After access, the pelvis and upper abdomen have been examined, the cyst contents should be aspirated. Once the capsule is opened, the interior of the capsule is examined and suspicious areas should be sent for biopsy. The entire cyst capsule must be removed to search for an early carcinoma. Whether to perform oophorectomy or cystectomy depends on the patient’s age and characteristics of the mass.

Ovarian Cystectomy

Medical management of endometriomas has proven ineffective, either laparotomy or operative laparoscopy is necessary. Laparoscopic ovarian cystectomy removes the cyst with minimal trauma to the residual ovarian tissue. Laparotomy for ovarian cystectomy is not a good procedure because of the increased risk of ovarian adhesion formation. Three methods to manage such cysts are drainage, excision, and thermal coagulation. By excising the unruptured cyst, a histopathologic examination is more complete and the risk of recurrence is minimized, but laparoscopic removal of the intact cyst is very difficult and aspiration is recommended for functional cysts, which are diagnosed laparoscopically. Many cysts are ruptured during their manipulation despite a delicate technique.

Thermal ablation does not destroy the entire cyst wall, and the underlying ovarian cortex can be damaged by the heat. Therefore, the excision of the entire cyst wall with the help of blunt stripping and sharp dissection by scissors is recommended. The removal of a cyst 10 cm or larger is difficult laparoscopically. Aspiration before removal of large cysts is practical and can be accomplished using an 18 gauge needle passed through the separate puncture of the abdominal wall while stabilizing the cyst. The suction irrigation instrument can also be used to aspirate the content of the cyst. If gross characteristics of ovary look suspicious for malignancy. Some gynecologists recommend peritoneal washing before puncturing an ovarian cyst, because any cyst may be malignant. The peritoneal fluid or washings should be sent for cytological examination.

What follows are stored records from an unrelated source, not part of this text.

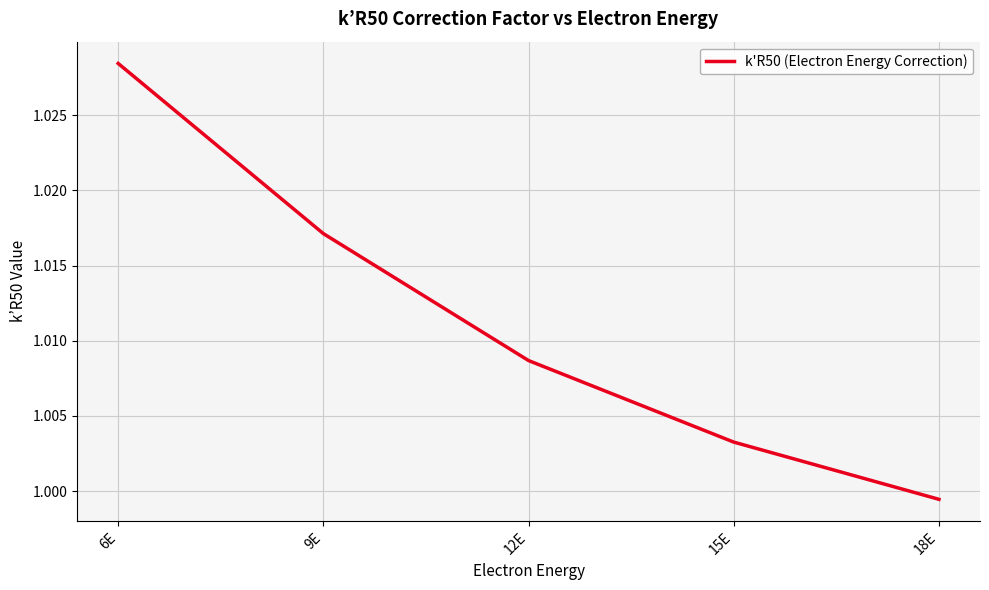

True or false: the data has more than 0 interior local peaks.

False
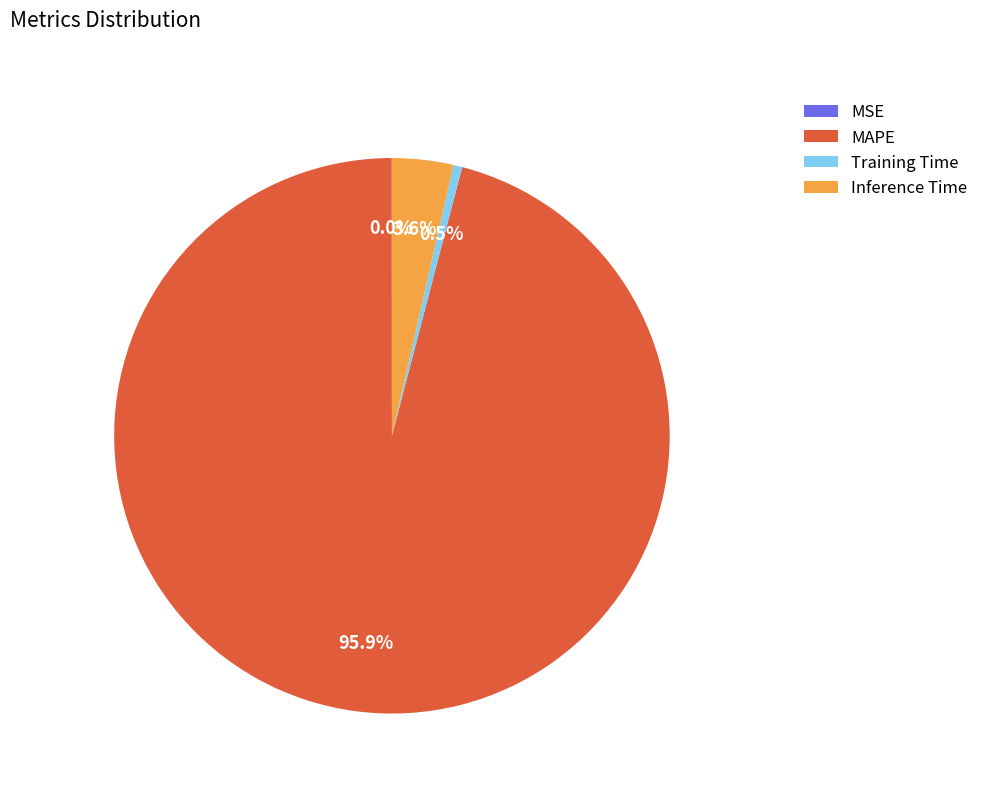

Which has a higher value, MAPE or Training Time?

MAPE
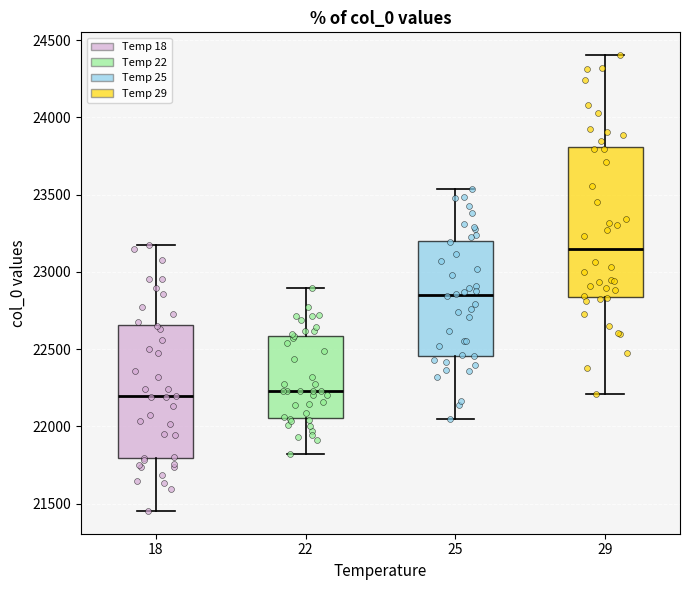

Where does the lower whisker of the box at x = 29 end on the y-axis? The values are not printed on the chart, so give them approximately, as read against the axis.

22200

Ovarian cyst is aspirated for ovarian cystectomy
 An ovarian cyst is aspirated for ovarian cystectomy

After the aspiration capsule of cyst is stripped from the ovarian stroma using two grasping forceps and the suction- irrigator probe for traction and counter traction. The electrosurgery can be used at low power to seal blood vessels at the base of the capsule and at higher powers to vaporize small remnants of a capsule. Bipolar forceps also can be used to control bleeding. The open jaw of bipolar can touch the oozing area and hemostasis can be achieved. Sometimes it is difficult to remove the capsule from the ovarian cortex so that injecting dilute vasopressin between the capsule and cortex facilitates the stripping procedure. If the cyst wall cannot be identified clearly, the edge of the ovarian incision can be “freshened” with scissors and the resulting clean edge reveals the two-layer, the outer layer will be ovarian and inner cystic. If this does not free the capsule, the base of the cyst is grasped, and traction applied to the cyst with counter traction to the ovary.

Sometimes the complete cyst or portions of the wall may be densely adherent to the ovary, requiring sharp or electrosurgical dissection to completely free the cyst wall. Generally, when the cyst capsule is removed from the ovary, the contraction of the ovarian capsule provides significant hemostasis. Bleeding can occur at the base, particularly if the cyst was close to the hilum. Under these circumstances, a needle electrode or a fine bipolar forceps can be used to minimize thermal damage. Large cysts sometimes need partial oophorectomy, to remove the distorted portion of the ovary, and the remaining cyst wall can be stripped from the ovarian stroma. Teratoma often can be excised intact but often the cyst rupture. After extraction, if the ovarian edges overlap itself, the defect is left to heal without suturing because adhesions are more likely, following the use of suture. In rare instances one or two fine, absorbable monofilament sutures may be needed to approximate the ovarian edges. The sutures are placed inside the ovary to decrease the formation of adhesions.